In a small pot melt the butter on a low heat. Slowly add to the whipped eggs on low speed. Mix all together until fully combined. Next, keep adding dry ingredients spoon by spoon until all is mixed. At the end add liquor and mix again. You’re dough is ready to bake.
Put the baking paper on the bottom of the baking tray (23 cm of diameter). Put the dough into the baking tray and pit all into the preheated oven. Bake for around 20 minutes or until the toothpick is dry. Leave the cake to cool down completely.
45 g of olive oil
40 g of butter
400g of chocolate with crisps
Break the chocolate into pieces and melt in a water-bath until it’s totally melted. To hot chocolate add butter and olive oil and mix all together until butter is melted.
60 g of sugar
50 g of water
40 g of liquor
Boil water with sugar (do not mix when boiling!). Take out from the heat and pour the alcohol into the sugar syrup. Mix all together.
At this moment cut your sponge cake in half and get rid of the uneven parts.
First sponge cake layer put into the baking tray (you don’t need to put baking paper at the bottom of it) and then sprinkle it with punch (I used the silicon brush). Next, put the layer with chocolate crisp and put into the freezer for about half an hour.
In the meantime prepare a mirror topping.
207 g of 30% sour cream
100 g of dark cocoa
170 g of water
250 g of sugar
50 g of honey
40 g of water + 25 g of gelatine
Soak the gelatine in water.
Boil sour cream, sugar, cocoa and water. After ingredients are boiled, mix them together and add honey. At the end add soaked gelatine and mix until gelatine is melted.
To make the topping really smooth use the blender to blend it, and then pour all through the strainer to a separate bowl. Put the food wrap around it and leave it to cool down.
Next prepare the chocolate mousse.
Dark chocolate mousse
60 g of yolks
45 g of water
Sugar with vanilla
150 g of 30% sour cream
100 g of dark chocolate
10 g of gelatine + 20 g of water
Boil sugar with water and vanilla sugar (again, don’t mix it when boiling!). Slowly add the sugar syrup to the mixing yolks on low speed. After that turn to high speed and mix until you get a smooth (almost white) cream.
Soak gelatine in water and melt it on very low heat. Remember not to boil it, or otherwise it will lose its properties.
Whip the cream.
Melt chocolate on water-bath and put aside from heat. To the hot chocolate start adding yolks and whipped cream spoon by spoon alternately, and mix after each adding.

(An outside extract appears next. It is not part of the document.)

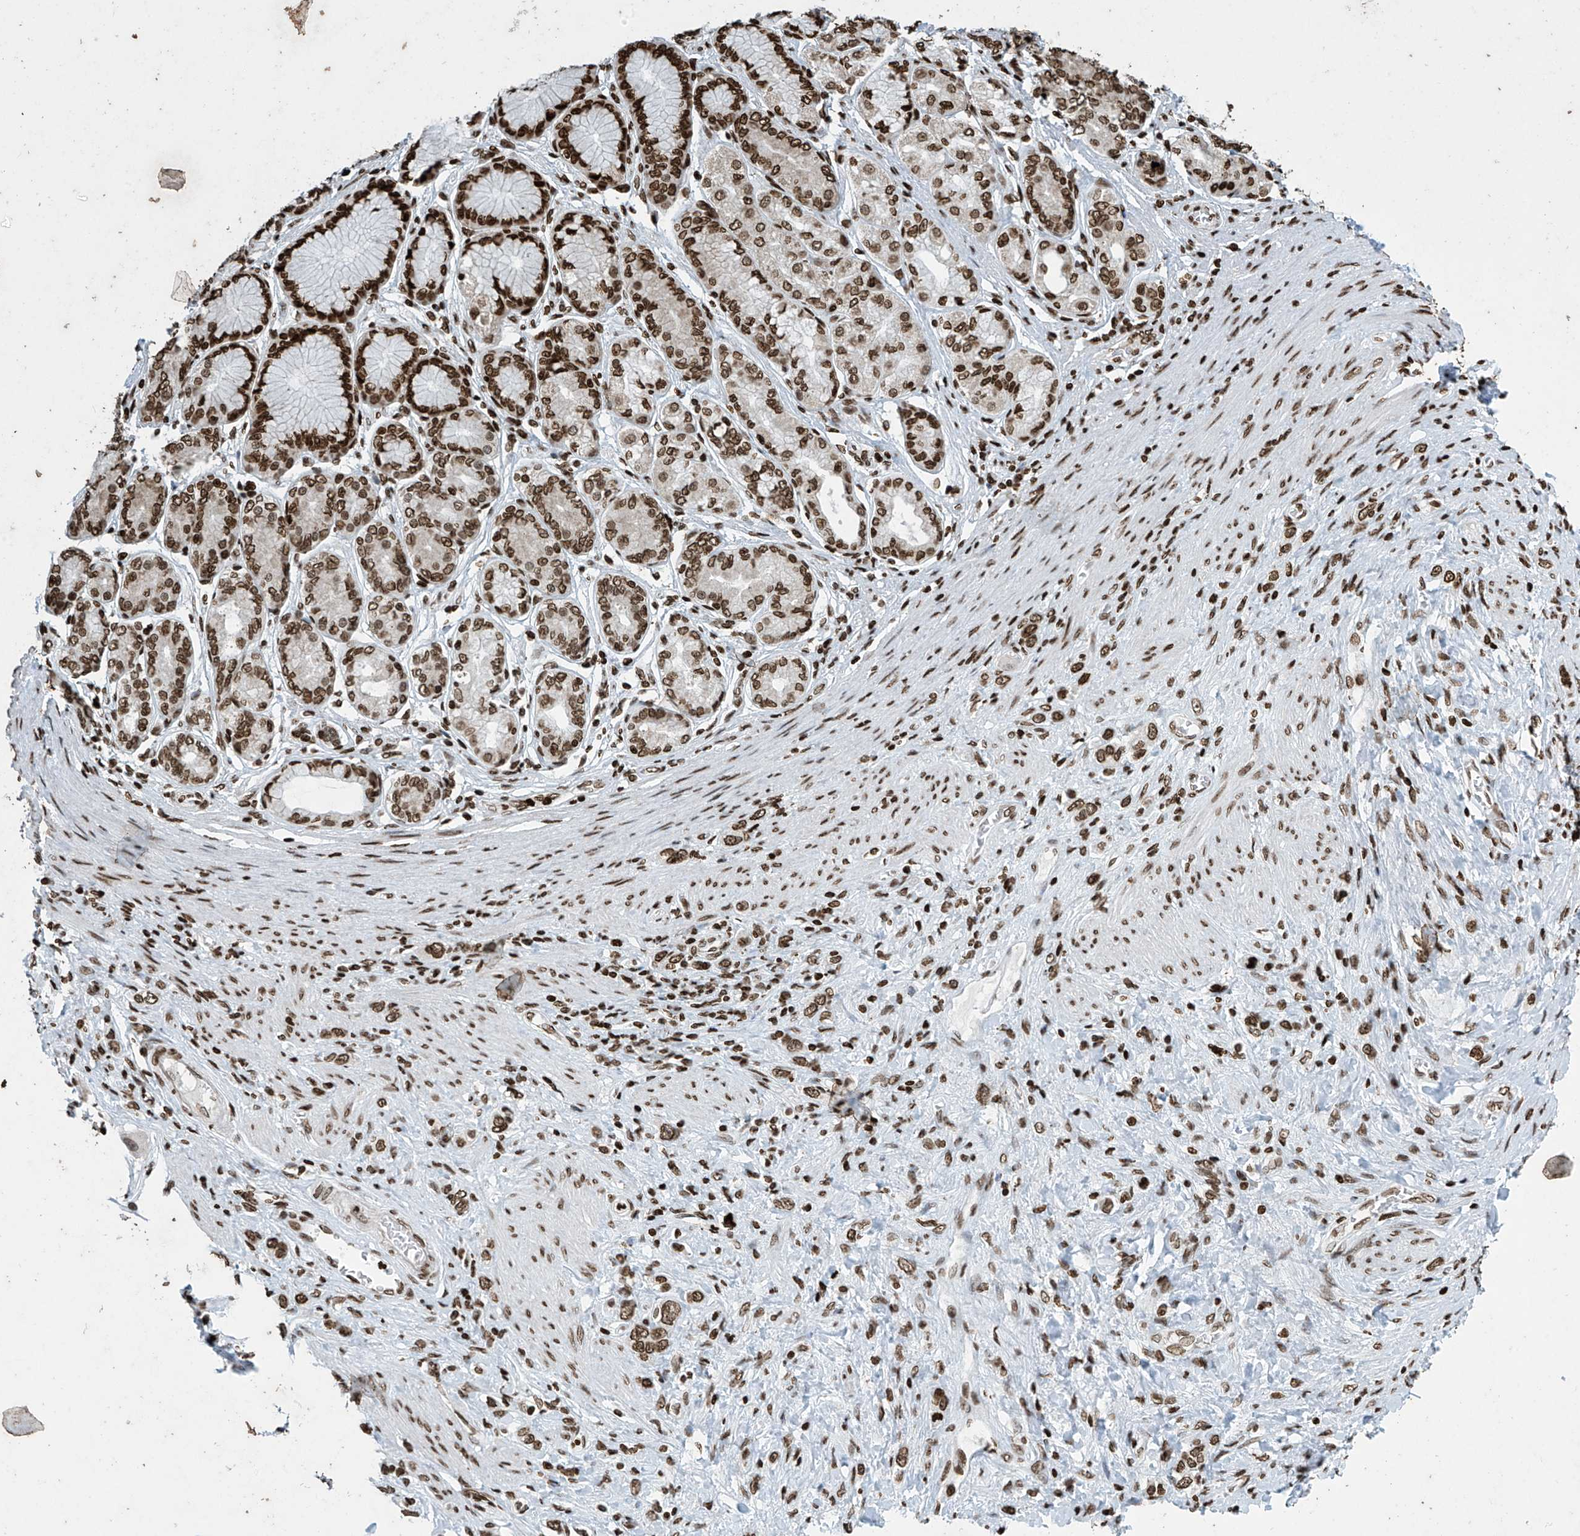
{"staining": {"intensity": "moderate", "quantity": ">75%", "location": "nuclear"}, "tissue": "stomach cancer", "cell_type": "Tumor cells", "image_type": "cancer", "snomed": [{"axis": "morphology", "description": "Normal tissue, NOS"}, {"axis": "morphology", "description": "Adenocarcinoma, NOS"}, {"axis": "topography", "description": "Stomach, upper"}, {"axis": "topography", "description": "Stomach"}], "caption": "Protein staining shows moderate nuclear staining in approximately >75% of tumor cells in adenocarcinoma (stomach).", "gene": "H4C16", "patient": {"sex": "female", "age": 65}}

At the far end add soaked gelatine. Your mousse is ready.
Get the cake from freezer and put other part of sponge cake on the top. Sprinkle it with punch and put the chocolate mousse on it. Put all into the refrigerator until completely concentrated and then put it to the freezer for about an hour or two.
Prepare big plate and but the medium bowl on it upside down.
Take the cake out from the freezer and put on the bowl.
Take the food wrap out from the mirror topping and mix it with whisk. Pour it all over the cake so it’s fully covered. Leave it for a moment so all topping is concentrated.
At this moment you can decorate your cake with whatever you’d like. I prepared two chocolate cake with different decorations. First elegant – covered with American blackberries and white chocolate and the second a bit crazy – covered all with sweets and forest fruits.
Slowly put the cake in a flat plate and put it to the refrigerator for an hour minimum.